ASU faculty featured at Tempe History Museum
Looking for an intellectually stimulating evening? One that offers information and enjoyment, at the perfect price – free?
Then mark your calendar for the inaugural Third Thursday Night Café at the Tempe History Museum, 809 E. Southern Ave., Tempe, titled “Research Matters: The Latest and Greatest From ASU.”
The museum has assembled a lineup of ASU faculty who will talk about a diverse range of subjects, such as how art is helping Haitians recover from the earthquake, how photosynthetic bacteria could be a big player in your future, and what stars look like in nearby galaxies.
Each café begins at 7 p.m. The schedule is:
Oct. 20: Mark Crue and Thomas Puleo speak on “The Art of Recovery.” How art is helping Haitians cope with hardship since the earthquake struck a year ago.
Nov. 17: Jeremy Rowe, "Historical Authentication and Analysis of Photographs and other Visual Records." Rowe looks at historic photographs and explores the clues and evidence that they convey in terms of process, format, image and provenance.
Jan. 19: Mark Klett, “(re)Photography.” Klett’s projects relate historical photographs of Western landscapes to their present-day locations.
Feb. 16: Bruce Rittman, “Slimy Green Solutions to the Petroleum Crisis.” Society needs to replace most of the fossil fuels it uses with renewable sources.
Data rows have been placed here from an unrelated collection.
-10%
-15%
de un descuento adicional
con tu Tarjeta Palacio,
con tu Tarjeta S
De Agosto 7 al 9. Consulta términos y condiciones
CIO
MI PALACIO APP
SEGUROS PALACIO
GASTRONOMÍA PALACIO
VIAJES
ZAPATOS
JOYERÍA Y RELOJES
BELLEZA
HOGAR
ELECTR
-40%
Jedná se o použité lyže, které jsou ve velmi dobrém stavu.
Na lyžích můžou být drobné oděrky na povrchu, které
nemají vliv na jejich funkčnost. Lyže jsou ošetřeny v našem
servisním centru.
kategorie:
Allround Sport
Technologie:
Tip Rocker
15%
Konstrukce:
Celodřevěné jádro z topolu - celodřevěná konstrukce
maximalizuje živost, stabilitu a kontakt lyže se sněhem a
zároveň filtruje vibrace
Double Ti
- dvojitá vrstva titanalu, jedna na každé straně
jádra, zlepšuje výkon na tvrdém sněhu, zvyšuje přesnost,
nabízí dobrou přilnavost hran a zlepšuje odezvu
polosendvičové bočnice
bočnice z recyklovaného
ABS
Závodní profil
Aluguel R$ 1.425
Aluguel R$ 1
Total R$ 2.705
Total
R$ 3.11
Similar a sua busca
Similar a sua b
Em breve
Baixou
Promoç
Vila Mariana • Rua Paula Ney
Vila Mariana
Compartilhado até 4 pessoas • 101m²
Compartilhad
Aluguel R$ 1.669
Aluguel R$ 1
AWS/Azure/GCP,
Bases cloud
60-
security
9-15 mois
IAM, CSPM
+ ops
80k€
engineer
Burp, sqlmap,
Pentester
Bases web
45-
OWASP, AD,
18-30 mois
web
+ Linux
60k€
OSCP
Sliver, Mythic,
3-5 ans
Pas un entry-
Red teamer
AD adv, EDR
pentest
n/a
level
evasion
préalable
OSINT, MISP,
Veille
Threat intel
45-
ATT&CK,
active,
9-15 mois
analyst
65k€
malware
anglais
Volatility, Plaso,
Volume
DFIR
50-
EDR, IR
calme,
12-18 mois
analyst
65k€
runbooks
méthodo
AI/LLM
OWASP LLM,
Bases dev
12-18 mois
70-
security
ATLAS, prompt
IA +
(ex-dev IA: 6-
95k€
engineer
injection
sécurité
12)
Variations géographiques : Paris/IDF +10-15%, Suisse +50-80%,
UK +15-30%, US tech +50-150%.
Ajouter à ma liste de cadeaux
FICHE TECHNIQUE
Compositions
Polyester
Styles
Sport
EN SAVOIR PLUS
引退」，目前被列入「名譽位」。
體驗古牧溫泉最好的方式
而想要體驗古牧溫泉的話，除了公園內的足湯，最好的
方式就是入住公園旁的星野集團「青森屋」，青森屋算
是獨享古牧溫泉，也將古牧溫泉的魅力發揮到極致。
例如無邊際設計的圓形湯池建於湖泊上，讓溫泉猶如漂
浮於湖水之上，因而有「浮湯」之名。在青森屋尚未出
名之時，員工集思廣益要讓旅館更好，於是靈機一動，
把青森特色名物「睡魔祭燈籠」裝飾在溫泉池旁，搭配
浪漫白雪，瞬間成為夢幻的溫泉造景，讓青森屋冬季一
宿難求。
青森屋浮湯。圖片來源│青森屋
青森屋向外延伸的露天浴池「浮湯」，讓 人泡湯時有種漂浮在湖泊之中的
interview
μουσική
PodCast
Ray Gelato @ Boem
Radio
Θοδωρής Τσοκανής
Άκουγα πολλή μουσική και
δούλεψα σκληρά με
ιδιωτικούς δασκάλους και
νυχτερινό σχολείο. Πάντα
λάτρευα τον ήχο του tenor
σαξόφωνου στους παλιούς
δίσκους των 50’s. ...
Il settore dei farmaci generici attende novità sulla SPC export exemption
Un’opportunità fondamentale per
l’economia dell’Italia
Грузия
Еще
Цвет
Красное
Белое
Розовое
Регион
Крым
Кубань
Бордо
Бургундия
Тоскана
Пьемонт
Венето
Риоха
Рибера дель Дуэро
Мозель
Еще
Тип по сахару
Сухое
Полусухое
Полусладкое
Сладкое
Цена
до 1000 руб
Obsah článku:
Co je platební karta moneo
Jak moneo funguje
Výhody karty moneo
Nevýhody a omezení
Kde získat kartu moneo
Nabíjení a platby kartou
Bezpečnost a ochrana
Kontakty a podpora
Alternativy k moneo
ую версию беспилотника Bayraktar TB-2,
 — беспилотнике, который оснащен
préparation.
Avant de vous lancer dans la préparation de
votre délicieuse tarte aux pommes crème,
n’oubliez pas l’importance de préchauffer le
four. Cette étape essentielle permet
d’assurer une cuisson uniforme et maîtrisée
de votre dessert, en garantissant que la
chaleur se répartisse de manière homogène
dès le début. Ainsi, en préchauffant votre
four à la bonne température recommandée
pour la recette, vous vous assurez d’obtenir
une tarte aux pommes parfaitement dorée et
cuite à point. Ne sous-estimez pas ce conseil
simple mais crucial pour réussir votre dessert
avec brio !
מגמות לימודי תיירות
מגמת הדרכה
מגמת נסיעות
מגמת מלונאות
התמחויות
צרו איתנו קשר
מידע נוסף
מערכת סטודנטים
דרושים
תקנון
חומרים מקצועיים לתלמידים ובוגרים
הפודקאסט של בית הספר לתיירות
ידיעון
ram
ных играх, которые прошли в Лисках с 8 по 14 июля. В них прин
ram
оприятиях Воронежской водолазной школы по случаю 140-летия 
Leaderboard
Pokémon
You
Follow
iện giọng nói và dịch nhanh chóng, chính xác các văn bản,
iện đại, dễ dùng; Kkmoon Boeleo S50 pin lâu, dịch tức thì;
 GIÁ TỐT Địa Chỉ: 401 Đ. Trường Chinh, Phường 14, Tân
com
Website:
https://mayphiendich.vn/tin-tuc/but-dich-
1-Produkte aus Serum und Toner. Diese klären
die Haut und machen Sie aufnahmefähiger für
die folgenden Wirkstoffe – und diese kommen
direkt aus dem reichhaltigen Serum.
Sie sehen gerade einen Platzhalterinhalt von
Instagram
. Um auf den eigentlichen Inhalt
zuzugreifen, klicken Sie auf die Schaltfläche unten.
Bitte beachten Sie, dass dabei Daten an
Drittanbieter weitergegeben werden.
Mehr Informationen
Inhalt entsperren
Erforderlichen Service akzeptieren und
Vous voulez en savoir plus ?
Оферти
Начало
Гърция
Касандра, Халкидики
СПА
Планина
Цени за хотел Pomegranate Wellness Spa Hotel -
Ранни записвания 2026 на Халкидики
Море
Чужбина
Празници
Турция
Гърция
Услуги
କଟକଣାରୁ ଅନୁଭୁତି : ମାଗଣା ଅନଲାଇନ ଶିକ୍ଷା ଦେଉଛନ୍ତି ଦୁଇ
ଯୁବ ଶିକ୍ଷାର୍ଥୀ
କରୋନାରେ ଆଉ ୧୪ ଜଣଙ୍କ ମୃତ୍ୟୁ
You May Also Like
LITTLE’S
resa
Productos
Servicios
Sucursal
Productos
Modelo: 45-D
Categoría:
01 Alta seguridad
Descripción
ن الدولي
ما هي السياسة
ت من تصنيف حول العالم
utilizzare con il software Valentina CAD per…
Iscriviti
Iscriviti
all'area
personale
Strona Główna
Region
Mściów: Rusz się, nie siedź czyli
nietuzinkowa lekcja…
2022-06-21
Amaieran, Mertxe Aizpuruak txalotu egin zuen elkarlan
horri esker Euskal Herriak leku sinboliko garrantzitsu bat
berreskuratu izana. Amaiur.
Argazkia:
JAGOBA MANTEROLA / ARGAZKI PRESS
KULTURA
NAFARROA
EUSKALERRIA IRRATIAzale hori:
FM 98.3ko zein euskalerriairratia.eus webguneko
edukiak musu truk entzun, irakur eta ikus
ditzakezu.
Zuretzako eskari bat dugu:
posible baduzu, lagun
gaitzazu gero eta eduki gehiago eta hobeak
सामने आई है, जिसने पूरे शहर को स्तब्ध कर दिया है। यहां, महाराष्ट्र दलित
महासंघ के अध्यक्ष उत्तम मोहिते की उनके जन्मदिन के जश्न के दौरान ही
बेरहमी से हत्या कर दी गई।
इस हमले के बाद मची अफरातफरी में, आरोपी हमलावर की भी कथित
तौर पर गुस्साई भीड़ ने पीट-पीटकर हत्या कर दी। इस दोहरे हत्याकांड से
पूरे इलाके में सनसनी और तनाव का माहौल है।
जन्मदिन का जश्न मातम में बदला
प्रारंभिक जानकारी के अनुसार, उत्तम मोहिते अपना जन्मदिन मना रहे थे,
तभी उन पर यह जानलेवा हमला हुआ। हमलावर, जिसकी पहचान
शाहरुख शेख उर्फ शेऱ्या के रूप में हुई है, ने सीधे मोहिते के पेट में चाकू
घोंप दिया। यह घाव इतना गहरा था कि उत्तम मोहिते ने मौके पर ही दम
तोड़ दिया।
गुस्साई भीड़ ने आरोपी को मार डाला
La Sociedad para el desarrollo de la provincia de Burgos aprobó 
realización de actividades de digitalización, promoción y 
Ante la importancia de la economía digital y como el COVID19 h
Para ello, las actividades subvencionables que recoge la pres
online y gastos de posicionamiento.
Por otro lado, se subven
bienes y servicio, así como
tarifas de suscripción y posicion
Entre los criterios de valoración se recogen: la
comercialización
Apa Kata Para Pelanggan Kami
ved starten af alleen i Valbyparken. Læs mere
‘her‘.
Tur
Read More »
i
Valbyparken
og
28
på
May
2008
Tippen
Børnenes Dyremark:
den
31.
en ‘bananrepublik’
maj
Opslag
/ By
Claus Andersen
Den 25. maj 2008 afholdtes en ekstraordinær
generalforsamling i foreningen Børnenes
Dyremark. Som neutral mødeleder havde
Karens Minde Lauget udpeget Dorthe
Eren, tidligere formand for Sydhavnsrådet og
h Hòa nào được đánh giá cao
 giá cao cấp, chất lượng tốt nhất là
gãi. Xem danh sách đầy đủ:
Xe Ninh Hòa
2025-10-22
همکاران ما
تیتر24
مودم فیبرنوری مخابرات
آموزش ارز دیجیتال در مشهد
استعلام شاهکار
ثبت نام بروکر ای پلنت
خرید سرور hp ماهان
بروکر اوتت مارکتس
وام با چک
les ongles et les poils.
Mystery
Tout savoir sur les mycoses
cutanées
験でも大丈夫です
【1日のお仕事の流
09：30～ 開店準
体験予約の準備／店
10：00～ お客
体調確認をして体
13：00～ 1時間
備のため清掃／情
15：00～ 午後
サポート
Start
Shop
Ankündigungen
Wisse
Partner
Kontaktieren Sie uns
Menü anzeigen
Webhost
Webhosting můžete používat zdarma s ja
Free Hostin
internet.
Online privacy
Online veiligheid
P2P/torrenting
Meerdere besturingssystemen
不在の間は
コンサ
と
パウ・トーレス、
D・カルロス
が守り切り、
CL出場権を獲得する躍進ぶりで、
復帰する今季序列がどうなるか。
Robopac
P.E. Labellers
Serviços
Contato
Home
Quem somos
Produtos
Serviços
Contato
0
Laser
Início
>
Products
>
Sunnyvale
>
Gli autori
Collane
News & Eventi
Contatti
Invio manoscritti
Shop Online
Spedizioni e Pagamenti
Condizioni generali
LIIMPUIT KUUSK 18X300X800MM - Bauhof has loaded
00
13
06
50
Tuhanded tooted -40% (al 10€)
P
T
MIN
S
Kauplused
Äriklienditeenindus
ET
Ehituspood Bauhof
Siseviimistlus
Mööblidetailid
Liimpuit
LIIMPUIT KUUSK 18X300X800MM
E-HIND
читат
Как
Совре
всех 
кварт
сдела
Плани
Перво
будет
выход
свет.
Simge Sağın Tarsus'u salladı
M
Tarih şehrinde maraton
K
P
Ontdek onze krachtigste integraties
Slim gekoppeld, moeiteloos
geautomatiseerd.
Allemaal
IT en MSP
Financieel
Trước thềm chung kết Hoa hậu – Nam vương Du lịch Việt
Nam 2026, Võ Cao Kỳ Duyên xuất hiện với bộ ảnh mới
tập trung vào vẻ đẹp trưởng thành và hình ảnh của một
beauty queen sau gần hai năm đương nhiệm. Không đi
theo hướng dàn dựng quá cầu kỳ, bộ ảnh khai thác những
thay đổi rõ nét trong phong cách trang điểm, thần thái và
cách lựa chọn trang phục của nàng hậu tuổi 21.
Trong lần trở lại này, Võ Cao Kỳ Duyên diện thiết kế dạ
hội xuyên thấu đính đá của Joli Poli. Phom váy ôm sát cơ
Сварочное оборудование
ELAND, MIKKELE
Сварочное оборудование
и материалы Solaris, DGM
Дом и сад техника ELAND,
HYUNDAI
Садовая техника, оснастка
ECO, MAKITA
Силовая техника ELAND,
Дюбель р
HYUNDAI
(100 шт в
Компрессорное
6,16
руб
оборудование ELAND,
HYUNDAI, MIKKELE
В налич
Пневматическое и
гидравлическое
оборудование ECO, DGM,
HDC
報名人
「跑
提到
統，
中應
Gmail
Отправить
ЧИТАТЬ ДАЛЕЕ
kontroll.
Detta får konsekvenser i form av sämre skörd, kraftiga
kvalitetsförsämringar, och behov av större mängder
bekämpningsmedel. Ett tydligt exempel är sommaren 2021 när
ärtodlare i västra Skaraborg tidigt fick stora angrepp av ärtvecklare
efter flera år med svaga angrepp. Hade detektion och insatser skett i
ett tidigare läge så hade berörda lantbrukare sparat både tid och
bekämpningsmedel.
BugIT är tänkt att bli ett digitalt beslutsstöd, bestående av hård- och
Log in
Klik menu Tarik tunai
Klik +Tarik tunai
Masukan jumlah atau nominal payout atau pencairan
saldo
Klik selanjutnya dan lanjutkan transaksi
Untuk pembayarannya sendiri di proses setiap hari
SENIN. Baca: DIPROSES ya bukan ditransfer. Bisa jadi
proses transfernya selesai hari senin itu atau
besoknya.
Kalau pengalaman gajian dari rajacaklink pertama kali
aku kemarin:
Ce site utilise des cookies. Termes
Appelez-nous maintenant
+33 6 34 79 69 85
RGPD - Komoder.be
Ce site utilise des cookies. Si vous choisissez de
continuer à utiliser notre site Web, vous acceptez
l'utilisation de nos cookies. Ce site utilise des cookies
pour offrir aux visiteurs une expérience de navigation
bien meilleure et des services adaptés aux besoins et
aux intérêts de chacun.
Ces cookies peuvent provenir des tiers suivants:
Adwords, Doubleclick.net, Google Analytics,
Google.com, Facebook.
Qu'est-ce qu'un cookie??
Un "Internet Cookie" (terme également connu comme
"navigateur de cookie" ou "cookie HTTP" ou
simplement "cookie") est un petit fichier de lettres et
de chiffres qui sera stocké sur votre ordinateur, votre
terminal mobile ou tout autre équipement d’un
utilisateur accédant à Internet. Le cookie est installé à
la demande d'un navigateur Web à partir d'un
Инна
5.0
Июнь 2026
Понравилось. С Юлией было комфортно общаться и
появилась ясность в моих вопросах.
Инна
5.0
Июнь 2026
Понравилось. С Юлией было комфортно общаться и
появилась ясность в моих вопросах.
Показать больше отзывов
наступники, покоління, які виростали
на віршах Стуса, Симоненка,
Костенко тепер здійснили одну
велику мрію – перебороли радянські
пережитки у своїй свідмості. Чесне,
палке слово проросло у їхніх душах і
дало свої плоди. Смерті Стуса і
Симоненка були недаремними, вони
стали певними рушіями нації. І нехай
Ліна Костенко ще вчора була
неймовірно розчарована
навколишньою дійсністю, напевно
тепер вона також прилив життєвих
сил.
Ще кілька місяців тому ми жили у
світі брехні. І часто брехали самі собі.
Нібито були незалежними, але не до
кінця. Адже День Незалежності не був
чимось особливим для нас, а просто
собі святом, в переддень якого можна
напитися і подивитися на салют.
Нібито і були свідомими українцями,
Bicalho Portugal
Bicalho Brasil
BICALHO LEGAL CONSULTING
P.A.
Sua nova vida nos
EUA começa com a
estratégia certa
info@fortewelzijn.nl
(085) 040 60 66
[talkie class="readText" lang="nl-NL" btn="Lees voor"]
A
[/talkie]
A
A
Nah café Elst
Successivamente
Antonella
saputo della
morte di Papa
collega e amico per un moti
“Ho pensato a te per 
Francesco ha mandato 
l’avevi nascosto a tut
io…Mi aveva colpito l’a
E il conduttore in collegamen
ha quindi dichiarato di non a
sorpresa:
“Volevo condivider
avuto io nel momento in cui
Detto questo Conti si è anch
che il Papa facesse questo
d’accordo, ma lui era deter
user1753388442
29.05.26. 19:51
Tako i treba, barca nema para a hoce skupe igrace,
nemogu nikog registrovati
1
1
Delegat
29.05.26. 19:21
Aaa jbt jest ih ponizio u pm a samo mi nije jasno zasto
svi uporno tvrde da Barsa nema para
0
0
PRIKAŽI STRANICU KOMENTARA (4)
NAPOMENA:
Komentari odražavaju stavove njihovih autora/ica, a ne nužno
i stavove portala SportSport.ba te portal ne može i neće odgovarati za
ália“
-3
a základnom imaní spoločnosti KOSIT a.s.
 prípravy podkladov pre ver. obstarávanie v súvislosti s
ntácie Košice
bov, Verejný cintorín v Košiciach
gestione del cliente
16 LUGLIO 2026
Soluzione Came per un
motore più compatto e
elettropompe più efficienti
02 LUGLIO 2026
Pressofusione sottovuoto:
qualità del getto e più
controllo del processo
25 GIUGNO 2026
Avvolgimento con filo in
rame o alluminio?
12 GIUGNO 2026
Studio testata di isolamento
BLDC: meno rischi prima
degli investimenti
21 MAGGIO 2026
Photosynthetic bacteria offer a renewable green source for retaining the energy of petroleum.
March 25: Robert Spring, “Ambassador of Note.” Spring, a renowned clarinet player, constantly develops his art and motivates those around him with his love of music and his remarkable technique. (He actually has played two clarinets at once.)
April 19: Angela Jansen, “Turning the Tales: Using Salmonella to Vaccinate People Against Pneumonia.” Researchers are using the salmonella bacteria to create a new vaccine for pneumonia.
May 17: Hwi Kim, “Galaxies Beyond the Milky Way.” Hwi Kim’s researched is focused on star formation in nearby galaxies using the Hubble Space Telescope.